I await traits with interest! What language is the model?

stevedonovan commented 8 years ago

My colleague is learning Rust, so I've become interested. Rust traits would definitely be a useful addition - very elegant form of constraints on generic functions which C++ sorely lacks.

FascinatedBox commented 8 years ago

For traits, I plan to look toward a mix of Rust, Haskell, and Scala. The tricky part is going to be getting Traits to work with higher kinded types. My thinking is that I want traits first, and then to knock them around for a while. Once those are settled, then launching up and doing System F, HKT, and maybe rank-2 after. I still need to do a lot of research as to how HKT interacts with inheritance

I'm clueless enough about traits right now that I'm going to leave it as a mostly unanswered question. What's likely to happen, are at least:

stevedonovan commented 8 years ago

Absolutely agreed - implicit stuff is hard to reason about. You do have the 'legacy' class inheritance model to carry around, and people have known about its limitations for years.

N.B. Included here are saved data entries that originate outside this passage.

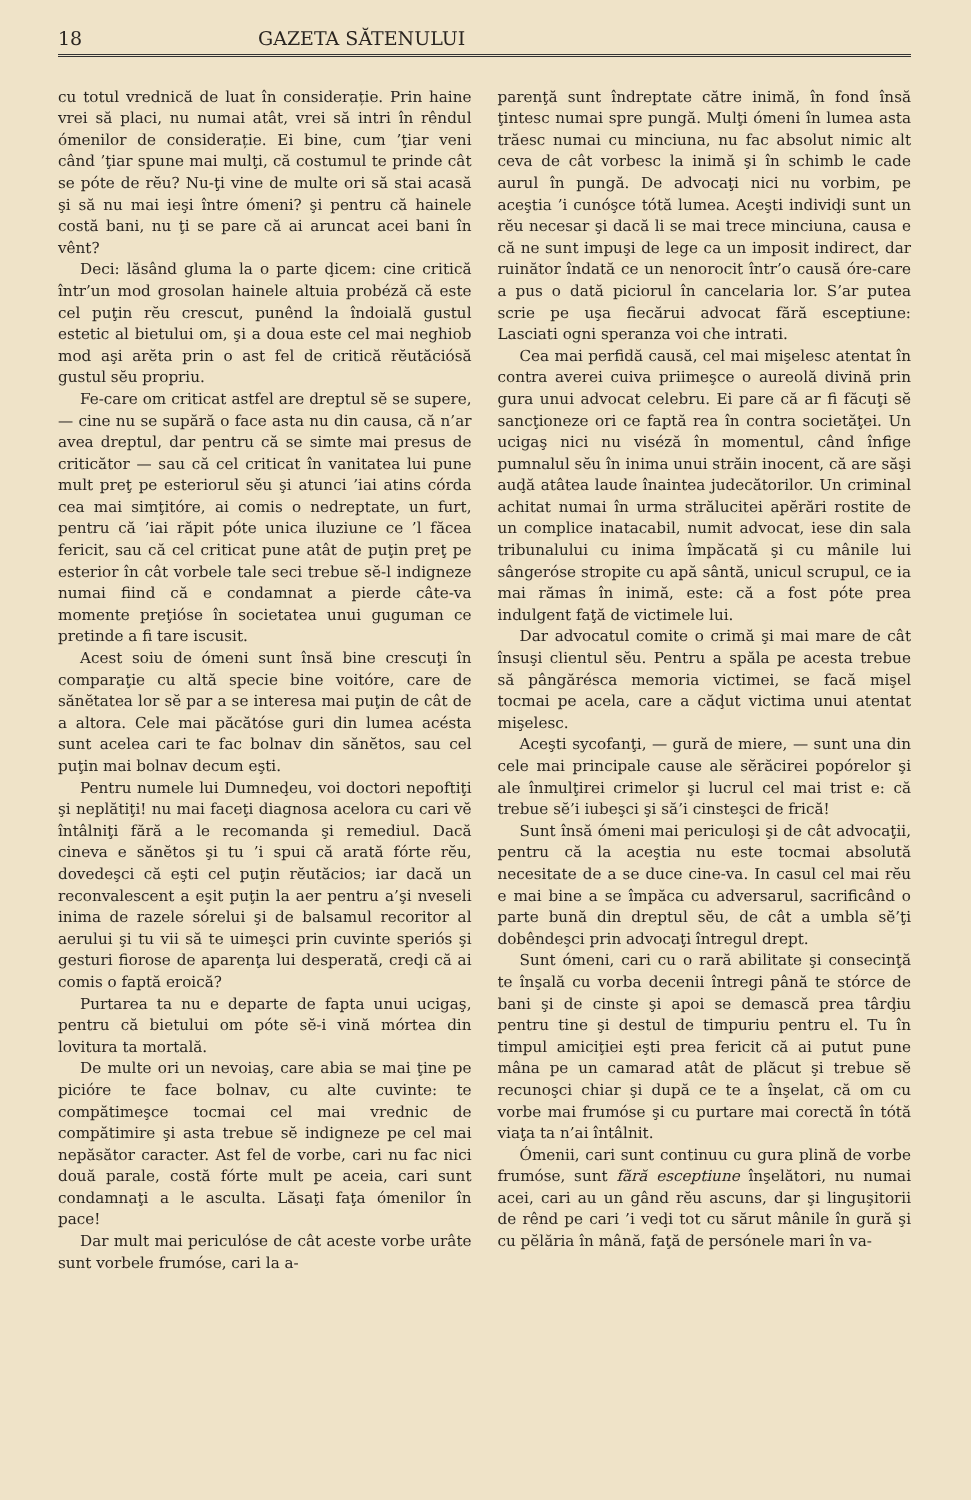18 GAZETA SĂTENULUI
cu totul vrednică de luat în considerație. Prin haine vrei să placi, nu numai atât, vrei să intri în rêndul ómenilor de considerație. Ei bine, cum ’ţiar veni când ’ţiar spune mai mulţi, că costumul te prinde cât se póte de rĕu? Nu-ţi vine de multe ori să stai acasă şi să nu mai ieşi între ómeni? şi pentru că hainele costă bani, nu ţi se pare că ai aruncat acei bani în vênt?
Deci: lăsând gluma la o parte ḑicem: cine critică într’un mod grosolan hainele altuia probéză că este cel puţin rĕu crescut, punênd la îndoială gustul estetic al bietului om, şi a doua este cel mai neghiob mod aşi arĕta prin o ast fel de critică rĕutăciósă gustul sĕu propriu.
Fe-care om criticat astfel are dreptul sĕ se supere, — cine nu se supără o face asta nu din causa, că n’ar avea dreptul, dar pentru că se simte mai presus de criticător — sau că cel criticat în vanitatea lui pune mult preţ pe esteriorul sĕu şi atunci ’iai atins córda cea mai simţitóre, ai comis o nedreptate, un furt, pentru că ’iai răpit póte unica iluziune ce ’l făcea fericit, sau că cel criticat pune atât de puţin preţ pe esterior în cât vorbele tale seci trebue sĕ-l indigneze numai fiind că e condamnat a pierde câte-va momente preţióse în societatea unui guguman ce pretinde a fi tare iscusit.
Acest soiu de ómeni sunt însă bine crescuţi în comparaţie cu altă specie bine voitóre, care de sănĕtatea lor sĕ par a se interesa mai puţin de cât de a altora. Cele mai păcătóse guri din lumea acésta sunt acelea cari te fac bolnav din sănĕtos, sau cel puţin mai bolnav decum eşti.
Pentru numele lui Dumneḑeu, voi doctori nepoftiţi şi neplătiţi! nu mai faceţi diagnosa acelora cu cari vĕ întâlniţi fără a le recomanda şi remediul. Dacă cineva e sănĕtos şi tu ’i spui că arată fórte rĕu, dovedeşci că eşti cel puţin rĕutăcios; iar dacă un reconvalescent a eşit puţin la aer pentru a’şi nveseli inima de razele sórelui şi de balsamul recoritor al aerului şi tu vii să te uimeşci prin cuvinte speriós şi gesturi fiorose de aparenţa lui desperată, creḑi că ai comis o faptă eroică?
Purtarea ta nu e departe de fapta unui ucigaş, pentru că bietului om póte sĕ-i vină mórtea din lovitura ta mortală.
De multe ori un nevoiaş, care abia se mai ţine pe picióre te face bolnav, cu alte cuvinte: te compătimeşce tocmai cel mai vrednic de compătimire şi asta trebue sĕ indigneze pe cel mai nepăsător caracter. Ast fel de vorbe, cari nu fac nici două parale, costă fórte mult pe aceia, cari sunt condamnaţi a le asculta. Lăsaţi faţa ómenilor în pace!
Dar mult mai periculóse de cât aceste vorbe urâte sunt vorbele frumóse, cari la a-
parenţă sunt îndreptate către inimă, în fond însă ţintesc numai spre pungă. Mulţi ómeni în lumea asta trăesc numai cu minciuna, nu fac absolut nimic alt ceva de cât vorbesc la inimă şi în schimb le cade aurul în pungă. De advocaţi nici nu vorbim, pe aceştia ’i cunóşce tótă lumea. Aceşti indiviḑi sunt un rĕu necesar şi dacă li se mai trece minciuna, causa e că ne sunt impuşi de lege ca un imposit indirect, dar ruinător îndată ce un nenorocit într’o causă óre-care a pus o dată piciorul în cancelaria lor. S’ar putea scrie pe uşa fiecărui advocat fără esceptiune: Lasciati ogni speranza voi che intrati.
Cea mai perfidă causă, cel mai mişelesc atentat în contra averei cuiva priimeşce o aureolă divină prin gura unui advocat celebru. Ei pare că ar fi făcuţi sĕ sancţioneze ori ce faptă rea în contra societăţei. Un ucigaş nici nu viséză în momentul, când înfige pumnalul sĕu în inima unui străin inocent, că are săşi auḑă atâtea laude înaintea judecătorilor. Un criminal achitat numai în urma strălucitei apĕrări rostite de un complice inatacabil, numit advocat, iese din sala tribunalului cu inima împăcată şi cu mânile lui sângeróse stropite cu apă sântă, unicul scrupul, ce ia mai rămas în inimă, este: că a fost póte prea indulgent faţă de victimele lui.
Dar advocatul comite o crimă şi mai mare de cât însuşi clientul sĕu. Pentru a spăla pe acesta trebue să pângărésca memoria victimei, se facă mişel tocmai pe acela, care a căḑut victima unui atentat mişelesc.
Aceşti sycofanţi, — gură de miere, — sunt una din cele mai principale cause ale sĕrăcirei popórelor şi ale înmulţirei crimelor şi lucrul cel mai trist e: că trebue sĕ’i iubeşci şi să’i cinsteşci de frică!
Sunt însă ómeni mai periculoşi şi de cât advocaţii, pentru că la aceştia nu este tocmai absolută necesitate de a se duce cine-va. In casul cel mai rĕu e mai bine a se împăca cu adversarul, sacrificând o parte bună din dreptul sĕu, de cât a umbla sĕ’ţi dobêndeşci prin advocaţi întregul drept.
Sunt ómeni, cari cu o rară abilitate şi consecinţă te înşală cu vorba decenii întregi până te stórce de bani şi de cinste şi apoi se demască prea târḑiu pentru tine şi destul de timpuriu pentru el. Tu în timpul amiciţiei eşti prea fericit că ai putut pune mâna pe un camarad atât de plăcut şi trebue sĕ recunoşci chiar şi după ce te a înşelat, că om cu vorbe mai frumóse şi cu purtare mai corectă în tótă viaţa ta n’ai întâlnit.
Ómenii, cari sunt continuu cu gura plină de vorbe frumóse, sunt fără esceptiune înşelători, nu numai acei, cari au un gând rĕu ascuns, dar şi linguşitorii de rênd pe cari ’i veḑi tot cu sărut mânile în gură şi cu pĕlăria în mână, faţă de persónele mari în va-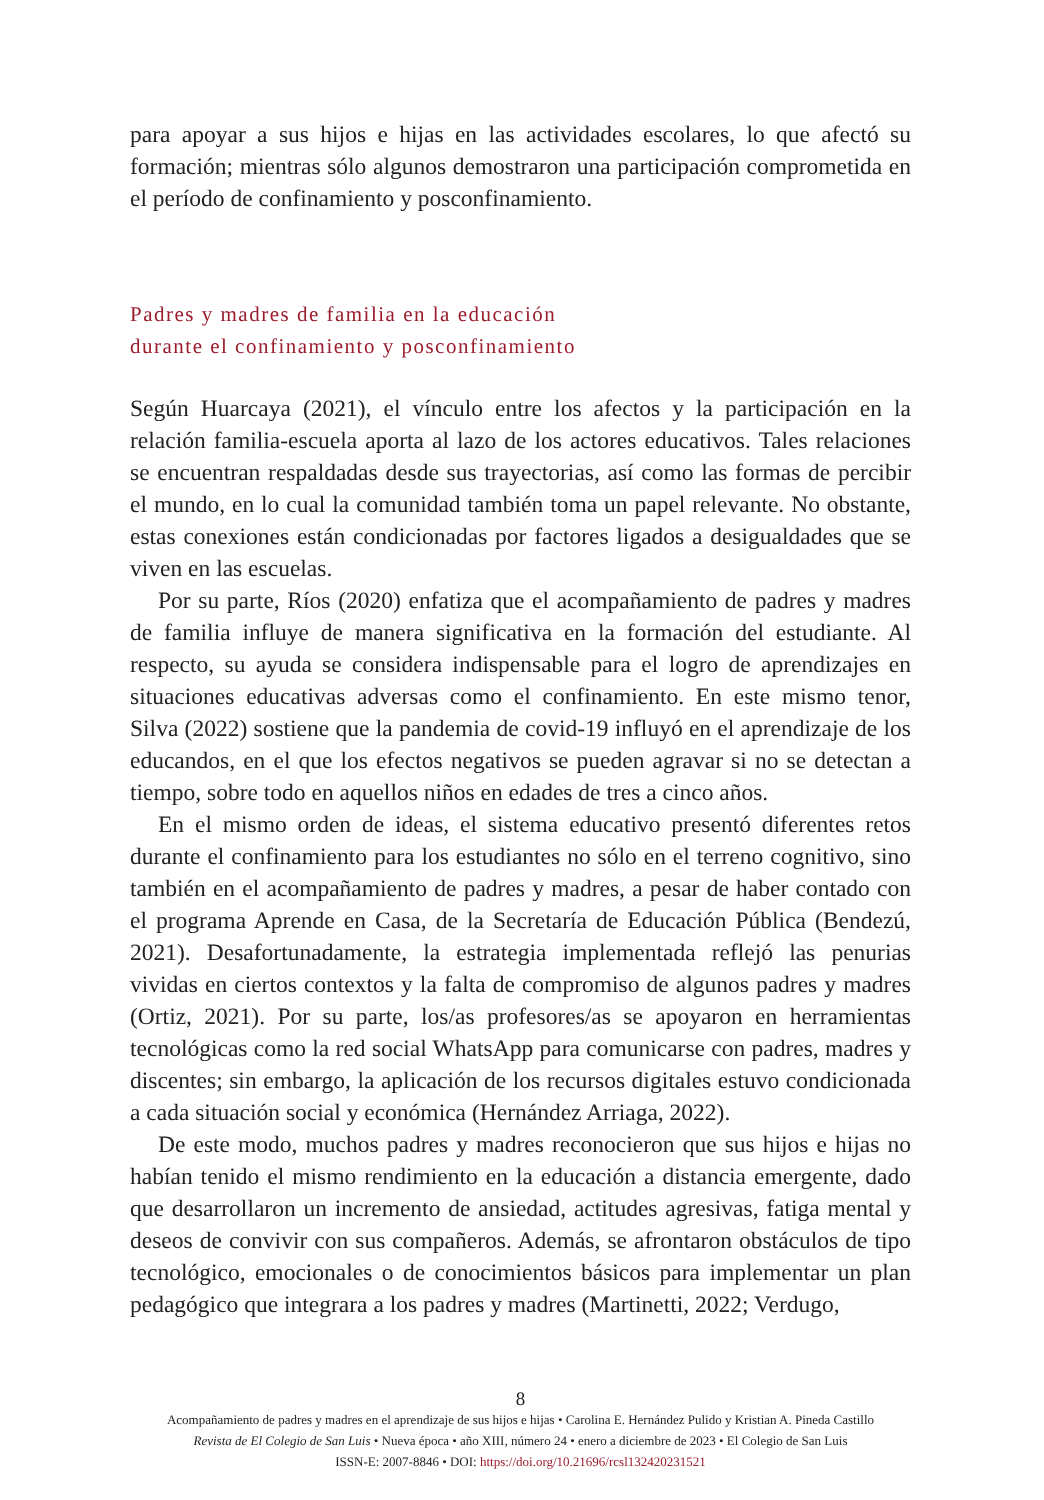para apoyar a sus hijos e hijas en las actividades escolares, lo que afectó su formación; mientras sólo algunos demostraron una participación comprometida en el período de confinamiento y posconfinamiento.
Padres y madres de familia en la educación
durante el confinamiento y posconfinamiento
Según Huarcaya (2021), el vínculo entre los afectos y la participación en la relación familia-escuela aporta al lazo de los actores educativos. Tales relaciones se encuentran respaldadas desde sus trayectorias, así como las formas de percibir el mundo, en lo cual la comunidad también toma un papel relevante. No obstante, estas conexiones están condicionadas por factores ligados a desigualdades que se viven en las escuelas.
Por su parte, Ríos (2020) enfatiza que el acompañamiento de padres y madres de familia influye de manera significativa en la formación del estudiante. Al respecto, su ayuda se considera indispensable para el logro de aprendizajes en situaciones educativas adversas como el confinamiento. En este mismo tenor, Silva (2022) sostiene que la pandemia de covid-19 influyó en el aprendizaje de los educandos, en el que los efectos negativos se pueden agravar si no se detectan a tiempo, sobre todo en aquellos niños en edades de tres a cinco años.
En el mismo orden de ideas, el sistema educativo presentó diferentes retos durante el confinamiento para los estudiantes no sólo en el terreno cognitivo, sino también en el acompañamiento de padres y madres, a pesar de haber contado con el programa Aprende en Casa, de la Secretaría de Educación Pública (Bendezú, 2021). Desafortunadamente, la estrategia implementada reflejó las penurias vividas en ciertos contextos y la falta de compromiso de algunos padres y madres (Ortiz, 2021). Por su parte, los/as profesores/as se apoyaron en herramientas tecnológicas como la red social WhatsApp para comunicarse con padres, madres y discentes; sin embargo, la aplicación de los recursos digitales estuvo condicionada a cada situación social y económica (Hernández Arriaga, 2022).
De este modo, muchos padres y madres reconocieron que sus hijos e hijas no habían tenido el mismo rendimiento en la educación a distancia emergente, dado que desarrollaron un incremento de ansiedad, actitudes agresivas, fatiga mental y deseos de convivir con sus compañeros. Además, se afrontaron obstáculos de tipo tecnológico, emocionales o de conocimientos básicos para implementar un plan pedagógico que integrara a los padres y madres (Martinetti, 2022; Verdugo,
8
Acompañamiento de padres y madres en el aprendizaje de sus hijos e hijas • Carolina E. Hernández Pulido y Kristian A. Pineda Castillo
Revista de El Colegio de San Luis • Nueva época • año XIII, número 24 • enero a diciembre de 2023 • El Colegio de San Luis
ISSN-E: 2007-8846 • DOI: https://doi.org/10.21696/rcsl132420231521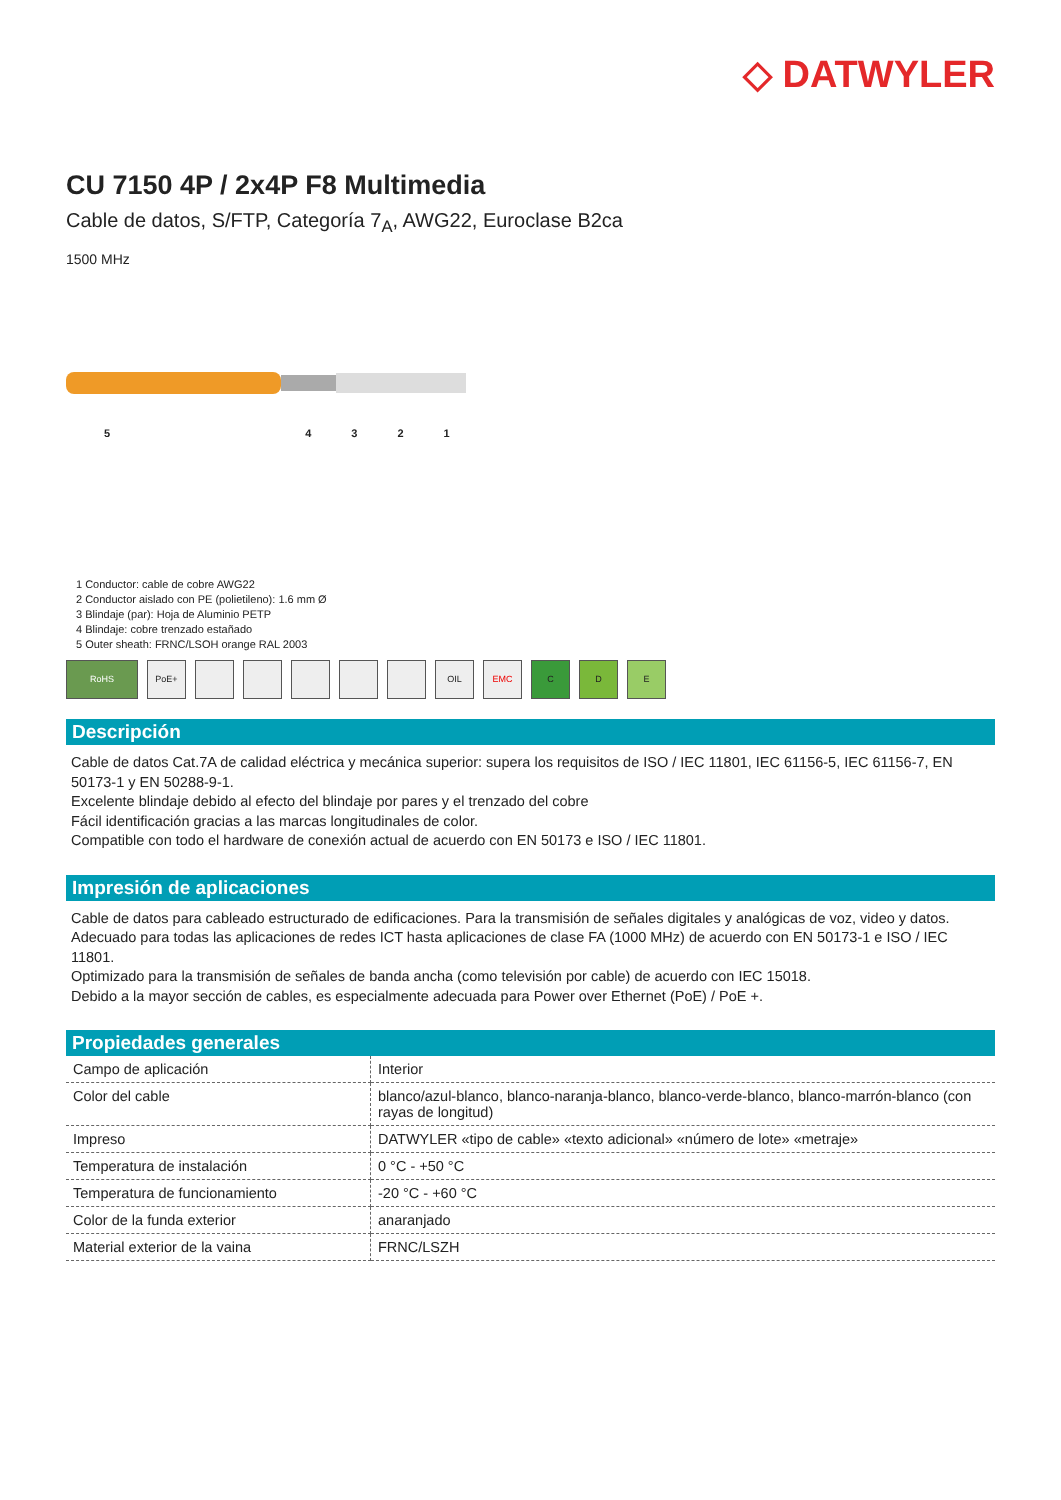◇ DATWYLER
CU 7150 4P / 2x4P F8 Multimedia
Cable de datos, S/FTP, Categoría 7<sub>A</sub>, AWG22, Euroclase B2ca
1500 MHz
54321
1 Conductor: cable de cobre AWG22
2 Conductor aislado con PE (polietileno): 1.6 mm Ø
3 Blindaje (par): Hoja de Aluminio PETP
4 Blindaje: cobre trenzado estañado
5 Outer sheath: FRNC/LSOH orange RAL 2003
RoHS PoE+ OIL EMC C D E
Descripción
Cable de datos Cat.7A de calidad eléctrica y mecánica superior: supera los requisitos de ISO / IEC 11801, IEC 61156-5, IEC 61156-7, EN 50173-1 y EN 50288-9-1.
Excelente blindaje debido al efecto del blindaje por pares y el trenzado del cobre
Fácil identificación gracias a las marcas longitudinales de color.
Compatible con todo el hardware de conexión actual de acuerdo con EN 50173 e ISO / IEC 11801.
Impresión de aplicaciones
Cable de datos para cableado estructurado de edificaciones. Para la transmisión de señales digitales y analógicas de voz, video y datos.
Adecuado para todas las aplicaciones de redes ICT hasta aplicaciones de clase FA (1000 MHz) de acuerdo con EN 50173-1 e ISO / IEC 11801.
Optimizado para la transmisión de señales de banda ancha (como televisión por cable) de acuerdo con IEC 15018.
Debido a la mayor sección de cables, es especialmente adecuada para Power over Ethernet (PoE) / PoE +.
Propiedades generales
| Campo de aplicación | Interior |
| Color del cable | blanco/azul-blanco, blanco-naranja-blanco, blanco-verde-blanco, blanco-marrón-blanco (con rayas de longitud) |
| Impreso | DATWYLER «tipo de cable» «texto adicional» «número de lote» «metraje» |
| Temperatura de instalación | 0 °C - +50 °C |
| Temperatura de funcionamiento | -20 °C - +60 °C |
| Color de la funda exterior | anaranjado |
| Material exterior de la vaina | FRNC/LSZH |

FascinatedBox commented 7 years ago

Sometimes I like to leave issues open just in case I change my mind or some new thought comes along. For this, I remain convinced that Iterator should be a trait, and I'm a little more certain of how I want to implement those. I fully agree that iteration should be done by pattern matching on an Option result. Eventually, I may swap out each_* functions for iter_* functions.

When iterators do land, I think it would be nice though if the brace body was collected as a closure/inner function. This would then allow the syntax you're describing, while also providing callers with a way of choosing the kind of iteration they want.

Unfortunately, traits are a ways off. I want to do more tooling work so that I can smoothly introduce them in, unlike how enums and classes were introduced.